# Provided information
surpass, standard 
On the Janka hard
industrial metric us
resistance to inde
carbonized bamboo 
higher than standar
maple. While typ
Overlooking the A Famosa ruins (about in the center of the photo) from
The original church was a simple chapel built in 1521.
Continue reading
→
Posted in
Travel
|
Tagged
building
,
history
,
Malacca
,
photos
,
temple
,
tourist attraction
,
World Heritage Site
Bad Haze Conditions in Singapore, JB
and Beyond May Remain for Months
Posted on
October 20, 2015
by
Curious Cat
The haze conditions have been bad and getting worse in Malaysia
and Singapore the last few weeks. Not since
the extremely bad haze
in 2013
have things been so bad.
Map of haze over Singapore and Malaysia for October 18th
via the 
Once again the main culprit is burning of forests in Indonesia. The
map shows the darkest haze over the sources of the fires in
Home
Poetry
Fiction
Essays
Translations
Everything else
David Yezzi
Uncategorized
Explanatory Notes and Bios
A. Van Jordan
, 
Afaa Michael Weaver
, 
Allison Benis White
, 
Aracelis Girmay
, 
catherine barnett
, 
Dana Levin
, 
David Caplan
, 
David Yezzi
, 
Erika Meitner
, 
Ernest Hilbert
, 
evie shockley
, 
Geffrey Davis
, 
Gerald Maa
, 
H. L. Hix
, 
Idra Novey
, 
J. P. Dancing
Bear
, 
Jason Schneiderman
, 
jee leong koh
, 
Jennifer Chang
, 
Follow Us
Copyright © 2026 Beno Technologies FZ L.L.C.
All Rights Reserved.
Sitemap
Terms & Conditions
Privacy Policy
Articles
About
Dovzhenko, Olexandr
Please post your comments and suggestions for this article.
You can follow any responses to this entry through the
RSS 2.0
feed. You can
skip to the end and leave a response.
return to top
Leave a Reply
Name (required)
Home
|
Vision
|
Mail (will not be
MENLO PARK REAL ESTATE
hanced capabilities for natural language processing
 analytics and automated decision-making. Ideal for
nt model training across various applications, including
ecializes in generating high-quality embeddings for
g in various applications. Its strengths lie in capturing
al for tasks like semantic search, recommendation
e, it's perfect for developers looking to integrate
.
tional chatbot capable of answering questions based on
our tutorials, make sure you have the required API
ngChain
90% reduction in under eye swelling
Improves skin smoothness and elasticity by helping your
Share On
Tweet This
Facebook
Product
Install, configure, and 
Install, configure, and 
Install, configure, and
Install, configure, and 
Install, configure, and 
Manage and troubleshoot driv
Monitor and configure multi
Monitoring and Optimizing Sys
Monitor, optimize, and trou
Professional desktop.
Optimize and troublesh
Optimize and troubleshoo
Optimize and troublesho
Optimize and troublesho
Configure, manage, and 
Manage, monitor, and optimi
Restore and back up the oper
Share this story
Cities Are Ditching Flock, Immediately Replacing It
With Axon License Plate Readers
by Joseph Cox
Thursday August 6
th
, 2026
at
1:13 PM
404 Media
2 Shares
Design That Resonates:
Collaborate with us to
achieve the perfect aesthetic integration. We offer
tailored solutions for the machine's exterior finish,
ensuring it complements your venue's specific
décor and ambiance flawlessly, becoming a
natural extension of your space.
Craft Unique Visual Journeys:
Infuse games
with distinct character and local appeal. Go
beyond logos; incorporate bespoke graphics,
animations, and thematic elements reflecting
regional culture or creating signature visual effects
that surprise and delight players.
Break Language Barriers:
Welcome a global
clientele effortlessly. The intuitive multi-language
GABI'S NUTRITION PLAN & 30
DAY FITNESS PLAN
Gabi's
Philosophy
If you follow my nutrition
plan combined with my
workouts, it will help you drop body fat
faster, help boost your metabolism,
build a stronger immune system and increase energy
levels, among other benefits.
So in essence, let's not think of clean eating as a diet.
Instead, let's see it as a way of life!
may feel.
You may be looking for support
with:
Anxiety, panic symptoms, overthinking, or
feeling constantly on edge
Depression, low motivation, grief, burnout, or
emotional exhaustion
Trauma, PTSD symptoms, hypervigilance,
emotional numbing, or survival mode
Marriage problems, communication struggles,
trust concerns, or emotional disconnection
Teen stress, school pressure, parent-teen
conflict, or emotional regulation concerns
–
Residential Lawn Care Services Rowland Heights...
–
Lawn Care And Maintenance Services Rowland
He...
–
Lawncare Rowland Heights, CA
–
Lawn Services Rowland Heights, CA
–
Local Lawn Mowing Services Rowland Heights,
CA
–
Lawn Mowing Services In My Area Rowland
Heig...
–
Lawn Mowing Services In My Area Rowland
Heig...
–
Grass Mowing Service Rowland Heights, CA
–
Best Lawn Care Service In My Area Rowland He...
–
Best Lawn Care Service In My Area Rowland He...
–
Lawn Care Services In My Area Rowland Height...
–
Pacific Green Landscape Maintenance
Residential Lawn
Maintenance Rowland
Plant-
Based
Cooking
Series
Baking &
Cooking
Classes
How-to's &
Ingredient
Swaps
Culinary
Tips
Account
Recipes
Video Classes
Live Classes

# Exercise directions
Repeat the listing above in full, word for word.

# Your solution
surpass, standard 
On the Janka hard
industrial metric us
resistance to inde
carbonized bamboo 
higher than standar
maple. While typ
Overlooking the A Famosa ruins (about in the center of the photo) from
The original church was a simple chapel built in 1521.
Continue reading
→
Posted in
Travel
|
Tagged
building
,
history
,
Malacca
,
photos
,
temple
,
tourist attraction
,
World Heritage Site
Bad Haze Conditions in Singapore, JB
and Beyond May Remain for Months
Posted on
October 20, 2015
by
Curious Cat
The haze conditions have been bad and getting worse in Malaysia
and Singapore the last few weeks. Not since
the extremely bad haze
in 2013
have things been so bad.
Map of haze over Singapore and Malaysia for October 18th
via the 
Once again the main culprit is burning of forests in Indonesia. The
map shows the darkest haze over the sources of the fires in
Home
Poetry
Fiction
Essays
Translations
Everything else
David Yezzi
Uncategorized
Explanatory Notes and Bios
A. Van Jordan
, 
Afaa Michael Weaver
, 
Allison Benis White
, 
Aracelis Girmay
, 
catherine barnett
, 
Dana Levin
, 
David Caplan
, 
David Yezzi
, 
Erika Meitner
, 
Ernest Hilbert
, 
evie shockley
, 
Geffrey Davis
, 
Gerald Maa
, 
H. L. Hix
, 
Idra Novey
, 
J. P. Dancing
Bear
, 
Jason Schneiderman
, 
jee leong koh
, 
Jennifer Chang
, 
Follow Us
Copyright © 2026 Beno Technologies FZ L.L.C.
All Rights Reserved.
Sitemap
Terms & Conditions
Privacy Policy
Articles
About
Dovzhenko, Olexandr
Please post your comments and suggestions for this article.
You can follow any responses to this entry through the
RSS 2.0
feed. You can
skip to the end and leave a response.
return to top
Leave a Reply
Name (required)
Home
|
Vision
|
Mail (will not be
MENLO PARK REAL ESTATE
hanced capabilities for natural language processing
 analytics and automated decision-making. Ideal for
nt model training across various applications, including
ecializes in generating high-quality embeddings for
g in various applications. Its strengths lie in capturing
al for tasks like semantic search, recommendation
e, it's perfect for developers looking to integrate
.
tional chatbot capable of answering questions based on
our tutorials, make sure you have the required API
ngChain
90% reduction in under eye swelling
Improves skin smoothness and elasticity by helping your
Share On
Tweet This
Facebook
Product
Install, configure, and 
Install, configure, and 
Install, configure, and
Install, configure, and 
Install, configure, and 
Manage and troubleshoot driv
Monitor and configure multi
Monitoring and Optimizing Sys
Monitor, optimize, and trou
Professional desktop.
Optimize and troublesh
Optimize and troubleshoo
Optimize and troublesho
Optimize and troublesho
Configure, manage, and 
Manage, monitor, and optimi
Restore and back up the oper
Share this story
Cities Are Ditching Flock, Immediately Replacing It
With Axon License Plate Readers
by Joseph Cox
Thursday August 6
th
, 2026
at
1:13 PM
404 Media
2 Shares
Design That Resonates:
Collaborate with us to
achieve the perfect aesthetic integration. We offer
tailored solutions for the machine's exterior finish,
ensuring it complements your venue's specific
décor and ambiance flawlessly, becoming a
natural extension of your space.
Craft Unique Visual Journeys:
Infuse games
with distinct character and local appeal. Go
beyond logos; incorporate bespoke graphics,
animations, and thematic elements reflecting
regional culture or creating signature visual effects
that surprise and delight players.
Break Language Barriers:
Welcome a global
clientele effortlessly. The intuitive multi-language
GABI'S NUTRITION PLAN & 30
DAY FITNESS PLAN
Gabi's
Philosophy
If you follow my nutrition
plan combined with my
workouts, it will help you drop body fat
faster, help boost your metabolism,
build a stronger immune system and increase energy
levels, among other benefits.
So in essence, let's not think of clean eating as a diet.
Instead, let's see it as a way of life!
may feel.
You may be looking for support
with:
Anxiety, panic symptoms, overthinking, or
feeling constantly on edge
Depression, low motivation, grief, burnout, or
emotional exhaustion
Trauma, PTSD symptoms, hypervigilance,
emotional numbing, or survival mode
Marriage problems, communication struggles,
trust concerns, or emotional disconnection
Teen stress, school pressure, parent-teen
conflict, or emotional regulation concerns
–
Residential Lawn Care Services Rowland Heights...
–
Lawn Care And Maintenance Services Rowland
He...
–
Lawncare Rowland Heights, CA
–
Lawn Services Rowland Heights, CA
–
Local Lawn Mowing Services Rowland Heights,
CA
–
Lawn Mowing Services In My Area Rowland
Heig...
–
Lawn Mowing Services In My Area Rowland
Heig...
–
Grass Mowing Service Rowland Heights, CA
–
Best Lawn Care Service In My Area Rowland He...
–
Best Lawn Care Service In My Area Rowland He...
–
Lawn Care Services In My Area Rowland Height...
–
Pacific Green Landscape Maintenance
Residential Lawn
Maintenance Rowland
Plant-
Based
Cooking
Series
Baking &
Cooking
Classes
How-to's &
Ingredient
Swaps
Culinary
Tips
Account
Recipes
Video Classes
Live Classes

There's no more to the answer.